Human resource management is a function that deals with essential organizational processes like manpower hiring, motivating and maintaining a workforce competency development, rewards and recognition, change management, Organizational transformation and overall performance enhancement of the workforce. It is that department which deals the most with people, understanding them, empathizing and motivating them and ensuring optimum performance from them along with aligning their vision with that of the organizations so as to propel the growth of the business.
In an era, wherein human resource department should be considered as the most important part of an organization; paradoxically strategic human resource has become an oxymoron, which is to say that in the contemporary corporate scenario, more often than not, an HR professional is stereotyped as a support staff, merely a department that works on ordinary administrative activities. To put it more precisely, it is never perceived as the one “having a seat at the table”, “being a trusted advisor”, “being included in the key business initiatives”. More than often it is typecasted as function serving the role of a postman immersed in clerical jobs and is never the one in the driving seat or the one being entrusted with key decision making.
In the Indian Corporate world, the HR function is plagued with the belief that anyone can become an HR professional. The responsibilities of HR are considered so menial that the top management always tends to fill up the positions with mere coordinators and not planners. Ironically, HR recruitment is done without putting much of an effort to find the right person who can provide the strategic impetus which can make HR function operate and deliver far better results. This entire phenomenon has translated into a perception battle and HR professionals need to showcase themselves as the problem solvers of the organization and not just end up being the ‘admin’ function. A dire need for 360–degree change in HR recruitment and operation is the need of the hour. Competent people with the right functional skills need to be infused in this vertical so that they have a better understanding of the business and can contribute qualitatively.

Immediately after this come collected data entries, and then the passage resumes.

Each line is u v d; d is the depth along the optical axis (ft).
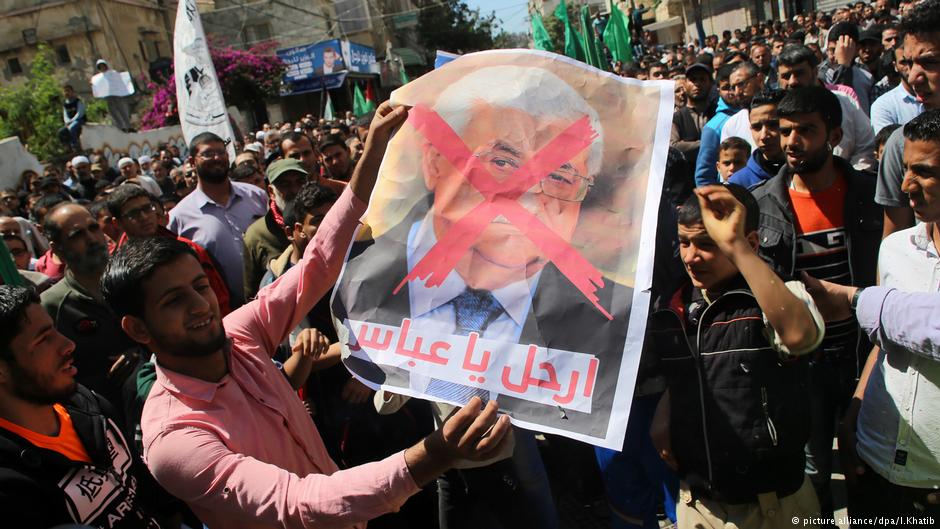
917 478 6.16
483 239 5.18
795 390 6.22
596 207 5.00
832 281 8.89
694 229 6.33
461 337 5.04
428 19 127.65
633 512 8.50
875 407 6.50
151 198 13.37
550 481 11.66
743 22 85.46
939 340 5.55
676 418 6.57
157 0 79.10
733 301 6.29
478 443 4.31
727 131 14.25
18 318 5.58
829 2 72.28
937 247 6.15
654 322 6.70
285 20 96.02
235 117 56.80
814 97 8.53
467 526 8.70
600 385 4.60
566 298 4.82
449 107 5.61
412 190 5.53
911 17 9.18
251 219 15.01
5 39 69.36
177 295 5.13
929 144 5.71
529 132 5.33
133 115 65.41
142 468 6.62
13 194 24.18
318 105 91.30
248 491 4.58
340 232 6.07
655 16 113.80
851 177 8.80
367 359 5.32
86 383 9.68
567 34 37.63
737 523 6.41
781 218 9.05
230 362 5.51
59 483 5.72
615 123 5.16
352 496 4.35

With a rise of knowledge-based industries in the last fifteen years, wherein the companies are relatively intensive in their inputs of human capital, human resource department is bound to play a key role. It needs to move away from a support or administrative function to become much more of a game changer and the department who enables the business strategy. An HR professional has a discerning eye for substantial talents and also has an ability that is needed to nurture the prowess of talented employees in the interest of the organization. So in coeval times, when the people have become a key asset of organizations, managing them in the best manner is a challenge which only a leader with HR background can take up. Ideally, given the understanding of the human resources, the CHRO should be the second in command to CEO operating as the de facto CEO and if a situation arises, he should be in a position to succeed the CEO and deliver.
There is an insightful research by Filler and Ulrich, which depicts a scrutinized study of organizational assessments to CXO executives over more than a decade. They examined 14 aspects of leadership, divided into three categories: style of leadership, or how leaders approach the tasks and want to be perceived in the groups; thought process, or how they approach situations in private; and emotional intelligence, or how they deal with facets like ambivalence, work pressure, and risk. The researchers then analyzed the frequency of finding such traits in the different types of working executives and compared the results.
Their analysis derives a conclusion that is essential for organizations to perceive. The similarity in the traits of Chief Operations Officer with the Chief Executive Officer was obviously discernible because their roles and responsibilities are often similar and overlap with each other. But apart from that, the executives whose traits coincided the most with those of CEO happened to be the Chief Human Resources Officer. The observation is unpredictable and leads to an essential realization that CHRO should play a pivotal part in the business strategy and become future business leaders and so more organizations should consider CHROs when looking to fill the position of CEO.
In the modern economy, wherein recruiting the correct employees, creating a great organizational structure, and incorporating the right working culture would be considered as the essential tasks for business strategy, a profound experience as a CHRO would make a leader more likely to succeed at those tasks.
Mary Bara the current CEO of general motors had started with an engineering internship at a manufacturing plant, and continued working for General Motors for the most part of her life till she becomes vice president of global human resources from 2009 to 2011 and subsequently became the CEO in January 2014. When Burger King was owned by Grand Metropolitan which is now known as Diageo, Nigel Travis became the head of HR, and two years later, he had filled the position of the managing director of EMEA. From 2005 to 2008, he was the president of CEO of Papa John’s International, Inc. In 2009, he became CEO of Dunkin’ Brands Group. Anne Mulcahy (CEO of Xerox) Bernard Fontana (CEO of Areva) are other such examples where the HR head successfully took over the business and delivered excellent results.
Analysing the above facts that are comprised of the insights on the qualities needed in tomorrow’s business leaders, it can be inferred that, the qualities like sagacity, having a discerning eye and deep knowledge of human resources would be sacrosanct. These qualities are inherent in a CHRO and that makes up for the fact that a Human Resource leader can become a future business leader.